Estoy más delgado, admitió y dijo que de los 21 días de aislamiento en el hospital, solo permaneció internado 16. Sintiendo que lo peor podía sucederle, clamó de rodillas para tener otra oportunidad, pasaba las noches en vela tratando de encontrar algo de paz y sintió que “muchas noches, la muerte golpeaba a mi puerta”.
El 21 de junio, el propio Quispe envió una foto suya en la Caja Petrolera donde estaba internado y poco después hacía llegar otro tuit indicando que compartía con el diputado Amílcar Barral en ese hospital
No recuerda cómo se contagió, ni cómo avanzó el virus en su cuerpo.

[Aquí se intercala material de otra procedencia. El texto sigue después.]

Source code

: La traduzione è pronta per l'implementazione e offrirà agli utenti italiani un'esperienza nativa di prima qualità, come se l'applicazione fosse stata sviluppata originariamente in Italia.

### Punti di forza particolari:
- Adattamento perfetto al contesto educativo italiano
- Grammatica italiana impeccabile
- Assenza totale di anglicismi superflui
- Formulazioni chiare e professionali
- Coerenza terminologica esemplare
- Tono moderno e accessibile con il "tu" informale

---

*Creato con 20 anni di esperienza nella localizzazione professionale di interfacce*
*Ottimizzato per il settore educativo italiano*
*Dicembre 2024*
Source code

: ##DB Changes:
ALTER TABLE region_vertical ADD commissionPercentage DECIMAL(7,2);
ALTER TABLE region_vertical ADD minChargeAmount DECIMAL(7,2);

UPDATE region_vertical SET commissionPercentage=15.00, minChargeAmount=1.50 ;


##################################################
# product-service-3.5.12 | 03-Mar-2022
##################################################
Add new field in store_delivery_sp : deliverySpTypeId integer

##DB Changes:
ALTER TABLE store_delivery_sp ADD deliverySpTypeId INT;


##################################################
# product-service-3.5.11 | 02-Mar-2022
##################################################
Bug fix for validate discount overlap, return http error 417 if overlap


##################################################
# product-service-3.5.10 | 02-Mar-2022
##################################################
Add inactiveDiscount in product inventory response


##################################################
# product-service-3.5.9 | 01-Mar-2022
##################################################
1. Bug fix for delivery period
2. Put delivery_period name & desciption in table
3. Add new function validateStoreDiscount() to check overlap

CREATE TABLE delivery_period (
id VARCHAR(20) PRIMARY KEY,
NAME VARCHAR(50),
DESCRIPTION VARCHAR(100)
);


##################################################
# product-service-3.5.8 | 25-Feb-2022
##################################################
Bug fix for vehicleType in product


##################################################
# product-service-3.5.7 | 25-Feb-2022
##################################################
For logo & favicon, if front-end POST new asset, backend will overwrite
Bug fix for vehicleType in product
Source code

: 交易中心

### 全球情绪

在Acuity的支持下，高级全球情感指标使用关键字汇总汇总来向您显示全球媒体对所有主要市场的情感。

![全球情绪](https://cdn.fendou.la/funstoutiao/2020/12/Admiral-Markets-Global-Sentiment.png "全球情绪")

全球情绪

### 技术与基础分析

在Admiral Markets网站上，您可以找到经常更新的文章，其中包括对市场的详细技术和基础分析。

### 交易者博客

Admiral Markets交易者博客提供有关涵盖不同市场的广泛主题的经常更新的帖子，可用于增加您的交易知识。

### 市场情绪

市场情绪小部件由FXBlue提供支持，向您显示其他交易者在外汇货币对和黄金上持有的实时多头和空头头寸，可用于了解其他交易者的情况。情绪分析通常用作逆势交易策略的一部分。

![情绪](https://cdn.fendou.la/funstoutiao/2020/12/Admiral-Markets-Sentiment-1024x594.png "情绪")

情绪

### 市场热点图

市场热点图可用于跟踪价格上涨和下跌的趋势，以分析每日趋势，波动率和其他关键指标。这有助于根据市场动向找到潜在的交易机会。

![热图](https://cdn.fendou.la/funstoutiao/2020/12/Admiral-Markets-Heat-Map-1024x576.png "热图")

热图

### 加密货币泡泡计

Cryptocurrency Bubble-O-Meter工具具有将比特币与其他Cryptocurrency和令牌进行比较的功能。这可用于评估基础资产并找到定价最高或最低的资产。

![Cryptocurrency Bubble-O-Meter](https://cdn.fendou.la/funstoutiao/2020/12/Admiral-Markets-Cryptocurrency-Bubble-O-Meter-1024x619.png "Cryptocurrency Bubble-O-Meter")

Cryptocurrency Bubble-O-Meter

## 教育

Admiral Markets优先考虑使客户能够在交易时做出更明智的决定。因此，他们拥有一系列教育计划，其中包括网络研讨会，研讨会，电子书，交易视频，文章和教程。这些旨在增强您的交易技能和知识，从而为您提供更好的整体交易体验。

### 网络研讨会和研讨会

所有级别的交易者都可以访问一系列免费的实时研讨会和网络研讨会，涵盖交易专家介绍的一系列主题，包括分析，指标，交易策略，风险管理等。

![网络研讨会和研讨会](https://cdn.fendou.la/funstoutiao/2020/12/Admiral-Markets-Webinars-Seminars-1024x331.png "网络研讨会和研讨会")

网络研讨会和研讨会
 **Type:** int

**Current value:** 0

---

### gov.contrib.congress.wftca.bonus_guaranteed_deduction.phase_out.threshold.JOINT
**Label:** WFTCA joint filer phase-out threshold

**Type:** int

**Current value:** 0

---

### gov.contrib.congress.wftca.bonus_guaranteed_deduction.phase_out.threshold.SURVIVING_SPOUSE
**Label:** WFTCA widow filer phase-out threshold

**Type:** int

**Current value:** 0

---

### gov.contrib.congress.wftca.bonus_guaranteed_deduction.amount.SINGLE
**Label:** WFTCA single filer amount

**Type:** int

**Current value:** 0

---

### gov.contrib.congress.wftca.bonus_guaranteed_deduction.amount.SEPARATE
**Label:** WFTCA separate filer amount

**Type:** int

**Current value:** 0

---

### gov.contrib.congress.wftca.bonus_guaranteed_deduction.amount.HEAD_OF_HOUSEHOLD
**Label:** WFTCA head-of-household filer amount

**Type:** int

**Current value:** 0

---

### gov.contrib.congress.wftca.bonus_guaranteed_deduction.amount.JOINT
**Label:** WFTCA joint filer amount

Buscó ayuda porque le afectó un dolor de cabeza y un malestar general que no pudo aguantar.
Ahora Quispe lamenta no haber buscado a su compañero Barral porque luego los separaron y desconoce el estado de salud de uno de sus compañeros de lucha. Barral y Quispe fueron permanecieron en las puertas del Palacio antes de la renuncia del ex-presidente Evo Morales.
Aseguró que permanecerá cinco días en recuperación y después ofrecerá su plasma para otros pacientes que necesitan salvarse.